Nothing but the lines from the top of the following entries through the line with "47. Embolization of" should be printed, exactly as they are.

** Stored data follows **

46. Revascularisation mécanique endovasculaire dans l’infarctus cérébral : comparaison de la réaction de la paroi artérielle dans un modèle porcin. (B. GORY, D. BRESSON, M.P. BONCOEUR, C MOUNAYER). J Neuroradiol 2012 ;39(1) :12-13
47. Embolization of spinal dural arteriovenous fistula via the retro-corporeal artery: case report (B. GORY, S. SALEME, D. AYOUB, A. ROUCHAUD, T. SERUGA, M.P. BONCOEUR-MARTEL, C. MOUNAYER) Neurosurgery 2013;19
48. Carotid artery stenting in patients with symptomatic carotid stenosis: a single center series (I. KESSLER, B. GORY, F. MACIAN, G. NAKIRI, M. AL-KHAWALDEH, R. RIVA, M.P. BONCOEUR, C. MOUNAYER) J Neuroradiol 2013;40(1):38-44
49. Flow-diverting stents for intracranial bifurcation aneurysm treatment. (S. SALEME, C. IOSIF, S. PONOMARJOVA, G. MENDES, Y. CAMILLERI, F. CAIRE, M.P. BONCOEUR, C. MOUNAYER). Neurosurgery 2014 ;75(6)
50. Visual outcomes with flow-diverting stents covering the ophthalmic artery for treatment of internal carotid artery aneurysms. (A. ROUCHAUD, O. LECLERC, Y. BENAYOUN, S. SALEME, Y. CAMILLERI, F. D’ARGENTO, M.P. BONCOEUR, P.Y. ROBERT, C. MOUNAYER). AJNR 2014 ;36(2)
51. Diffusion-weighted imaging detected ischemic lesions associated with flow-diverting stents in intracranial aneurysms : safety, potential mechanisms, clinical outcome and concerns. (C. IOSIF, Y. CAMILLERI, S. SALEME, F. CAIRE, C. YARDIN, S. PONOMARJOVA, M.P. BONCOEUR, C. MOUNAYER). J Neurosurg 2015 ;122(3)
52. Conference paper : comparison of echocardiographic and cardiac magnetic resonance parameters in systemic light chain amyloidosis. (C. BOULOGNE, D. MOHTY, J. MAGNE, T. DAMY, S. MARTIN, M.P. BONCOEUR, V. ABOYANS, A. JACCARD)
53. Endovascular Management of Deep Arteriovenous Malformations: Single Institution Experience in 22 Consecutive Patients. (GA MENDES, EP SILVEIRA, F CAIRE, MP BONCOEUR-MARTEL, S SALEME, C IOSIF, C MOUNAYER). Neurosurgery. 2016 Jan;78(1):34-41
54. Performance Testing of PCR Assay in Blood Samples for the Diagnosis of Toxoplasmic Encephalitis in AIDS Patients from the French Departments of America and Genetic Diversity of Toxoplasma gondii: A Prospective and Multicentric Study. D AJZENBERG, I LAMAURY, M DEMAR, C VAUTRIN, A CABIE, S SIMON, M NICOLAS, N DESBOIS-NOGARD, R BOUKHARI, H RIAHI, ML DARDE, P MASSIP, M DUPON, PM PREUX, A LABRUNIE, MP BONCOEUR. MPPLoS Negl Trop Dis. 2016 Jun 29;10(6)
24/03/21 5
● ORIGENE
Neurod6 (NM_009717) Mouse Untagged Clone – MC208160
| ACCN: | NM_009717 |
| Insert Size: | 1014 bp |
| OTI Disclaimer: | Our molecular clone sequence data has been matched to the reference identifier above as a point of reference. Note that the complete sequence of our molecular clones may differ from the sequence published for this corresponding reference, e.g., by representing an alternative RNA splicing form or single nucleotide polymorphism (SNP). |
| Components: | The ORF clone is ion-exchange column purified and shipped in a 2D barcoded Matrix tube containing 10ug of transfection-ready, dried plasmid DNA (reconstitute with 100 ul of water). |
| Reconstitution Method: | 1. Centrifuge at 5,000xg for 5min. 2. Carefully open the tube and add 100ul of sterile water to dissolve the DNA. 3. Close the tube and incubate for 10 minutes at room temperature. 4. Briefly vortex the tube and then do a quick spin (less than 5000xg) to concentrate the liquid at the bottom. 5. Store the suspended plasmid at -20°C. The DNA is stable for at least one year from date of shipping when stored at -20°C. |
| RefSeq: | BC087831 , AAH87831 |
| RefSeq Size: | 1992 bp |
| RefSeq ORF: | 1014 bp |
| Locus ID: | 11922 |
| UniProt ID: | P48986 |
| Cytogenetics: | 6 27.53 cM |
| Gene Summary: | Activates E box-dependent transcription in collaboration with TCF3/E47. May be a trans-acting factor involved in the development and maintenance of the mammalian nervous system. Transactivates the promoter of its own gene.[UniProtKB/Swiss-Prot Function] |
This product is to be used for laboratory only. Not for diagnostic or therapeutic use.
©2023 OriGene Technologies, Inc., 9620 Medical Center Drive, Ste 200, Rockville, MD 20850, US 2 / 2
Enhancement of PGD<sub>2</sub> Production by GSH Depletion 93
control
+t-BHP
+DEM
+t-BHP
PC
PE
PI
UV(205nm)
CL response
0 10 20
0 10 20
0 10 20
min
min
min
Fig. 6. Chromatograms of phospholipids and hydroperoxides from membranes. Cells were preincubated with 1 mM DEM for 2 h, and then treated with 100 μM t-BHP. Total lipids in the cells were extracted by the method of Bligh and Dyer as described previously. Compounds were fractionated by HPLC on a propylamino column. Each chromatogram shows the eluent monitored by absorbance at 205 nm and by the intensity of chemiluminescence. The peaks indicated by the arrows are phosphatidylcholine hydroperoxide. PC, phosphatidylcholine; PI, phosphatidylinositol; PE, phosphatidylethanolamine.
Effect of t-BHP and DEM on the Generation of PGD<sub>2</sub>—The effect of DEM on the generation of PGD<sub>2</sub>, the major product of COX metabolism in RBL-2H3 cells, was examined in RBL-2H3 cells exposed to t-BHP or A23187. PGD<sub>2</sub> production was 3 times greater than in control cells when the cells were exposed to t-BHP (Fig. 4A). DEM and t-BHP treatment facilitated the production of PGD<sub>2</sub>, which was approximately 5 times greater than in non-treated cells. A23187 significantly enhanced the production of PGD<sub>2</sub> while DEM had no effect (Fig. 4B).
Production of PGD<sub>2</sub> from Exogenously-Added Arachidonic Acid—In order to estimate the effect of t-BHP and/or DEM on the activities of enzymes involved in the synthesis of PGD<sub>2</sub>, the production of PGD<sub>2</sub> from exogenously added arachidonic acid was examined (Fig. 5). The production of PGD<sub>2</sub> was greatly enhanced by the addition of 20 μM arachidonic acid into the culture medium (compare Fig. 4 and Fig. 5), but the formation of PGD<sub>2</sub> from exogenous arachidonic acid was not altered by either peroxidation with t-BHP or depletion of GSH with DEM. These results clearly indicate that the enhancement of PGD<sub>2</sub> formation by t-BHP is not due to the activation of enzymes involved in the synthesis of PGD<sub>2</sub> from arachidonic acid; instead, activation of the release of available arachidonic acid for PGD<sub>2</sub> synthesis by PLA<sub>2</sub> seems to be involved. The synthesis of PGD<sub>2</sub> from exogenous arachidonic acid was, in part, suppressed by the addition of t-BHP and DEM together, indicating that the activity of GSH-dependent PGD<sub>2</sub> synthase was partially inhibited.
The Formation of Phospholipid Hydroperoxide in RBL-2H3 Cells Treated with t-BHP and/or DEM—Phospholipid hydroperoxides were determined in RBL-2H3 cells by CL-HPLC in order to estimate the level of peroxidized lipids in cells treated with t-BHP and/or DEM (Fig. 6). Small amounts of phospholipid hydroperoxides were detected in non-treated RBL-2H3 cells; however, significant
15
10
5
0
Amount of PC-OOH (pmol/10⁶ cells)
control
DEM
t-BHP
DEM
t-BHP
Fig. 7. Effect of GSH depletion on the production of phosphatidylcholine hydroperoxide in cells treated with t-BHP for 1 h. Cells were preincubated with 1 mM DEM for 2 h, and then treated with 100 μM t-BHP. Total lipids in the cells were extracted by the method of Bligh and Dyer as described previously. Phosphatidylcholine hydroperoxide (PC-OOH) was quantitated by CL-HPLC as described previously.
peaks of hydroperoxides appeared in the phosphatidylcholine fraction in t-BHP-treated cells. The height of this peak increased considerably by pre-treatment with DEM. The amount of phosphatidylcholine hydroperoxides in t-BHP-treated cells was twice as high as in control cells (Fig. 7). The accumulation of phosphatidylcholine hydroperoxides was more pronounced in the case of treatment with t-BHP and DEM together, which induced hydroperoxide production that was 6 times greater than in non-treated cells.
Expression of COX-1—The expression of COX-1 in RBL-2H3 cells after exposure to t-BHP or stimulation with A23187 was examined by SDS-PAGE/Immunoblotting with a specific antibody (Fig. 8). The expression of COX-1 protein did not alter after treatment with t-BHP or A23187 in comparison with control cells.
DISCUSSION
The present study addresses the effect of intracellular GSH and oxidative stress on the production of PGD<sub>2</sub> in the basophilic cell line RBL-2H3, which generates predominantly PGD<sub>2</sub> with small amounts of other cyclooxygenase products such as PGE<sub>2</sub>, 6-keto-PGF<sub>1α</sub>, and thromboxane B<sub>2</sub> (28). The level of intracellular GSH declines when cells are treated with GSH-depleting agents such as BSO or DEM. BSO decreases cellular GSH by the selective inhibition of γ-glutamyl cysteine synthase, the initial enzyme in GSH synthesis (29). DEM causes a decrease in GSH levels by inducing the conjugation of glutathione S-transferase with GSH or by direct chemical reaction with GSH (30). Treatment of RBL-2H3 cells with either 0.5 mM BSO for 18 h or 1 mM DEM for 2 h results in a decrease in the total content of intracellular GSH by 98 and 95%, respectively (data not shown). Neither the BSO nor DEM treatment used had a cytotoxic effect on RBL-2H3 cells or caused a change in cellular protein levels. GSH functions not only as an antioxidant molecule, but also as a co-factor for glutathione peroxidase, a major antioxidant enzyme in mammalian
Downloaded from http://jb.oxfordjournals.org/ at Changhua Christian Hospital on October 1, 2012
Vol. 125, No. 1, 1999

** End of Stored data **

Exercise response
46. Revascularisation mécanique endovasculaire dans l’infarctus cérébral : comparaison de la réaction de la paroi artérielle dans un modèle porcin. (B. GORY, D. BRESSON, M.P. BONCOEUR, C MOUNAYER). J Neuroradiol 2012 ;39(1) :12-13
47. Embolization of spinal dural arteriovenous fistula via the retro-corporeal artery: case report (B. GORY, S. SALEME, D. AYOUB, A. ROUCHAUD, T. SERUGA, M.P. BONCOEUR-MARTEL, C. MOUNAYER) Neurosurgery 2013;19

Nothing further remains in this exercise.